▶ [WHAT IS ASKED] Starting at the first line of the records and stopping after the line that has "scientific name: Pseudognaphalium stramineum", change every "common name" to "vernacular name" and leave everything else unchanged. Give back only those lines.

▶ [DATASET ROWS]
※
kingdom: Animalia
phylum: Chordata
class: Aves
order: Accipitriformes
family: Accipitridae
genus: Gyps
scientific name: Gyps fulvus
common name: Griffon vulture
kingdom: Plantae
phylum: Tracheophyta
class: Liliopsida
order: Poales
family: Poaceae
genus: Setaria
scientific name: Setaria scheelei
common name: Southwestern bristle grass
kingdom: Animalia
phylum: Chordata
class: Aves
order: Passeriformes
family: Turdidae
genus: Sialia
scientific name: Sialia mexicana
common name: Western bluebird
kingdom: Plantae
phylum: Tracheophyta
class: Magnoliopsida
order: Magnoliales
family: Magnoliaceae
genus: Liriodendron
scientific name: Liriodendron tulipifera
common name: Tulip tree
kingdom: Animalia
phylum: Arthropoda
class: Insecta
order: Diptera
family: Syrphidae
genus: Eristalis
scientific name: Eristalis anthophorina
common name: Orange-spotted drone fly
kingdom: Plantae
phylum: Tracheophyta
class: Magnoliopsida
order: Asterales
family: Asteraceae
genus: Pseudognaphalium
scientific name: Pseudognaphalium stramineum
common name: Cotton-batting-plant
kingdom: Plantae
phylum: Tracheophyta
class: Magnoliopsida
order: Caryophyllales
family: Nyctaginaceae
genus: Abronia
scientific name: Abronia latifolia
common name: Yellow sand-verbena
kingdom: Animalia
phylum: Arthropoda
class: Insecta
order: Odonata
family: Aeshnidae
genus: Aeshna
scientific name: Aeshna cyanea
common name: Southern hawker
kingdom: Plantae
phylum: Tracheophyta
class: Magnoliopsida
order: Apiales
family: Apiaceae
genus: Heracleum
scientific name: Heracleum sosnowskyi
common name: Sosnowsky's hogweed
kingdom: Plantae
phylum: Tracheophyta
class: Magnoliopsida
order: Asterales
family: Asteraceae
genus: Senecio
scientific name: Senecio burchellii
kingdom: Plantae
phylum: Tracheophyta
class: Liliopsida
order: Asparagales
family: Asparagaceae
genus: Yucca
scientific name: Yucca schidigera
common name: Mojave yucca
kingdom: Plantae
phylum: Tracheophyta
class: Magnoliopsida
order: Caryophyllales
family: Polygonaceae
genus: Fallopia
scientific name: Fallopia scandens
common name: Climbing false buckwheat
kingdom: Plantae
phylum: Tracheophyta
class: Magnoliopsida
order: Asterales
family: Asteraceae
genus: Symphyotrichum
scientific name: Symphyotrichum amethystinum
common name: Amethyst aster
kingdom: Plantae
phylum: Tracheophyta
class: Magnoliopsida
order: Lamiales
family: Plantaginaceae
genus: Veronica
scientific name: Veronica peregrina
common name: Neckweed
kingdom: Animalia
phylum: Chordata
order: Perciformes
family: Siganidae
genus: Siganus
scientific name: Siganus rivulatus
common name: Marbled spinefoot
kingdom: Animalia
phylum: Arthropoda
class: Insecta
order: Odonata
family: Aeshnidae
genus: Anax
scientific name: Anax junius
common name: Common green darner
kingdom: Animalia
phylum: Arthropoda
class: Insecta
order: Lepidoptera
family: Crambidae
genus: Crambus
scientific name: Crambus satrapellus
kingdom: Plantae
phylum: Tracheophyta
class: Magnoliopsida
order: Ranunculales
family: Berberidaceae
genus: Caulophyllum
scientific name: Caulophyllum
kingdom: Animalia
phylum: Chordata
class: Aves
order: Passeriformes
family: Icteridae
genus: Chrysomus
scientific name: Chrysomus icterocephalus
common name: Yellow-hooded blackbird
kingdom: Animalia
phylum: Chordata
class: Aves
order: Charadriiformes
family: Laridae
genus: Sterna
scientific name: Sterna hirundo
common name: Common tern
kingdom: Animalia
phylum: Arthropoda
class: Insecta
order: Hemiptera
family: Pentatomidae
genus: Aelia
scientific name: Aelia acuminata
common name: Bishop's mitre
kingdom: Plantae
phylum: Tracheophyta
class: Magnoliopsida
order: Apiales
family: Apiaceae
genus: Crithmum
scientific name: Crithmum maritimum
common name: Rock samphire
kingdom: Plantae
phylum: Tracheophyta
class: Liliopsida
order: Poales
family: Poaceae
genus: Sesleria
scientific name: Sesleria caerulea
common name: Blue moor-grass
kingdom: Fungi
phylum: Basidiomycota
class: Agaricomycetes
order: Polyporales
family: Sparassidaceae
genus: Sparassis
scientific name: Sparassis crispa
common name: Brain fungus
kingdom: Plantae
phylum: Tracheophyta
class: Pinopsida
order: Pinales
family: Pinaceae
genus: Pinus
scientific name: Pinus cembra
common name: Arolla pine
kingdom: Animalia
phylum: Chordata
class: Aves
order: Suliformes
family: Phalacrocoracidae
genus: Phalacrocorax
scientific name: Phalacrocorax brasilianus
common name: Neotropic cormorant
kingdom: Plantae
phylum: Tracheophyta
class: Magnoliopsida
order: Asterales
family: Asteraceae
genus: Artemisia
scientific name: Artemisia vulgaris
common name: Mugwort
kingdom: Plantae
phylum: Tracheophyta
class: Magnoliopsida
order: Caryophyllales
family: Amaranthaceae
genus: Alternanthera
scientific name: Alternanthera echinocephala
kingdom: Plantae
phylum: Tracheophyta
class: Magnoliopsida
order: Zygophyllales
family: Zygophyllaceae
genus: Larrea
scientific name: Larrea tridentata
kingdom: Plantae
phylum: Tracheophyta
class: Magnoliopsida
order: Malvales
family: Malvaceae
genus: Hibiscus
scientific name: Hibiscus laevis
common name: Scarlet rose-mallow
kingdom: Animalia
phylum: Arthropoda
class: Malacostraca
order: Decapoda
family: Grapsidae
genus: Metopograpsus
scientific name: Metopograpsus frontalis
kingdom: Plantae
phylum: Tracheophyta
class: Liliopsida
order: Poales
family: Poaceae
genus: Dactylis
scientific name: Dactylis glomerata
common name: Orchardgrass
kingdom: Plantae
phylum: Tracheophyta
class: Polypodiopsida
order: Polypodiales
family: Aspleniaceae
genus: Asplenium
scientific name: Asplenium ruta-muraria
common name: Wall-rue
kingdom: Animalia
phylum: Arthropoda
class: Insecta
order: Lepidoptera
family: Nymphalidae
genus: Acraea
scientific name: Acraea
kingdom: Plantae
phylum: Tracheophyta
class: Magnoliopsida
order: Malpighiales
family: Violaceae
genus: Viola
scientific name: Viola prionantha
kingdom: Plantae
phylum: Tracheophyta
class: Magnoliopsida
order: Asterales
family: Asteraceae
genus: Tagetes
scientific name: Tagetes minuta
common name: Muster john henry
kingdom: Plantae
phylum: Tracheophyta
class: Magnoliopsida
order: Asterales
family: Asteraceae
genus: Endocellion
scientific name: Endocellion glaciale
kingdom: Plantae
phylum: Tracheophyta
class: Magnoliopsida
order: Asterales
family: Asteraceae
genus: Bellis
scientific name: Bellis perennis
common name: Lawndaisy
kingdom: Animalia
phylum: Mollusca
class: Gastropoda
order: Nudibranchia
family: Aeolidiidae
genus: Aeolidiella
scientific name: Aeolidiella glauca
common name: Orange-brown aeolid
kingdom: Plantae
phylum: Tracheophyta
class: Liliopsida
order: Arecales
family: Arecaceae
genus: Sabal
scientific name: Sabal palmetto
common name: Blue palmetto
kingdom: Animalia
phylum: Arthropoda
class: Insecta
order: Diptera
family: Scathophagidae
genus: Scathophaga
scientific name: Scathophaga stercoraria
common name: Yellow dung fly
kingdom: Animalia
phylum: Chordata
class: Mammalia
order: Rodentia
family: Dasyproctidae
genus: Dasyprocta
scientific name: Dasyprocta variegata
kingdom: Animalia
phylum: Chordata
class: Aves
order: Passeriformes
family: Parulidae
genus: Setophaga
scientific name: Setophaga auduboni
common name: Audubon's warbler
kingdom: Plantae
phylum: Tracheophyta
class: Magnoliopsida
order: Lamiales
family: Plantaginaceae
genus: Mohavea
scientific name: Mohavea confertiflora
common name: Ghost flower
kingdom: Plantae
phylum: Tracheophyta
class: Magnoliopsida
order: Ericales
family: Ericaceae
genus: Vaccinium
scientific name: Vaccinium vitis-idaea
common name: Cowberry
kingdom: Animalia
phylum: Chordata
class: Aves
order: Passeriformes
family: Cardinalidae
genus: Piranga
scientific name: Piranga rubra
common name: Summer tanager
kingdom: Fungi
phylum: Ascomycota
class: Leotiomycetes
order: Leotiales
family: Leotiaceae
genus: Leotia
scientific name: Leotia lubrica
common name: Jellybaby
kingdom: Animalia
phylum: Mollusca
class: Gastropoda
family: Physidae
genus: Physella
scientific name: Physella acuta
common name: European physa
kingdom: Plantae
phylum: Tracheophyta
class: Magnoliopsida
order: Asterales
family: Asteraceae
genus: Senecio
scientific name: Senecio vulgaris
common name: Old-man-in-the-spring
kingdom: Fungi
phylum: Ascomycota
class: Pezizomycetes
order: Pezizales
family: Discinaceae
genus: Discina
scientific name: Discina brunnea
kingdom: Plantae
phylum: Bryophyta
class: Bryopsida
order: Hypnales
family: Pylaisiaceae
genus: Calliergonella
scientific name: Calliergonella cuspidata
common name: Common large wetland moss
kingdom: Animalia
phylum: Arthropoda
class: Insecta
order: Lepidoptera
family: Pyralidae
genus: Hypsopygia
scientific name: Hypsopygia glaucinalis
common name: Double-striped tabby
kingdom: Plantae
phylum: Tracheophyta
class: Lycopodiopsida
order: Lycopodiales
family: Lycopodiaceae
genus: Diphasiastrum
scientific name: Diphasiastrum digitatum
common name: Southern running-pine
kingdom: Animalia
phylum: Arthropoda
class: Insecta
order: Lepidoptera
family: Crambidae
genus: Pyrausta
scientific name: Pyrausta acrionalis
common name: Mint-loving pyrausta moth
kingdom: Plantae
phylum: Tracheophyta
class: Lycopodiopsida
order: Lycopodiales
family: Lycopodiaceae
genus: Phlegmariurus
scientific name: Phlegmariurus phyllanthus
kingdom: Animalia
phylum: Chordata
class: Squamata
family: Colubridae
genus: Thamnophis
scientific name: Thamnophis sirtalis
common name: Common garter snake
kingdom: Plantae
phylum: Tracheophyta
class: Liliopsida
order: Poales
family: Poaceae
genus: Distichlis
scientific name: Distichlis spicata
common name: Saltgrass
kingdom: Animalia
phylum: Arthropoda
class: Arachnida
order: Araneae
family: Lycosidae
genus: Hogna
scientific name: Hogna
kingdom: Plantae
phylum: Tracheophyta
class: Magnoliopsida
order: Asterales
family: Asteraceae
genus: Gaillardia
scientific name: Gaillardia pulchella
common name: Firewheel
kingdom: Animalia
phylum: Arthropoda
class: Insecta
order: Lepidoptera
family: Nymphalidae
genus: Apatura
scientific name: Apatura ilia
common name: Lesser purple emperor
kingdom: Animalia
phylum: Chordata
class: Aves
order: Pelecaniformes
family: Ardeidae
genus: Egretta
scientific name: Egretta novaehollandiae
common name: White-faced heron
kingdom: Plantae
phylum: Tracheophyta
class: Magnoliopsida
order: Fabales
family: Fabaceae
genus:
※
▶ [EXPECTED ANSWER]
kingdom: Animalia
phylum: Chordata
class: Aves
order: Accipitriformes
family: Accipitridae
genus: Gyps
scientific name: Gyps fulvus
vernacular name: Griffon vulture
kingdom: Plantae
phylum: Tracheophyta
class: Liliopsida
order: Poales
family: Poaceae
genus: Setaria
scientific name: Setaria scheelei
vernacular name: Southwestern bristle grass
kingdom: Animalia
phylum: Chordata
class: Aves
order: Passeriformes
family: Turdidae
genus: Sialia
scientific name: Sialia mexicana
vernacular name: Western bluebird
kingdom: Plantae
phylum: Tracheophyta
class: Magnoliopsida
order: Magnoliales
family: Magnoliaceae
genus: Liriodendron
scientific name: Liriodendron tulipifera
vernacular name: Tulip tree
kingdom: Animalia
phylum: Arthropoda
class: Insecta
order: Diptera
family: Syrphidae
genus: Eristalis
scientific name: Eristalis anthophorina
vernacular name: Orange-spotted drone fly
kingdom: Plantae
phylum: Tracheophyta
class: Magnoliopsida
order: Asterales
family: Asteraceae
genus: Pseudognaphalium
scientific name: Pseudognaphalium stramineum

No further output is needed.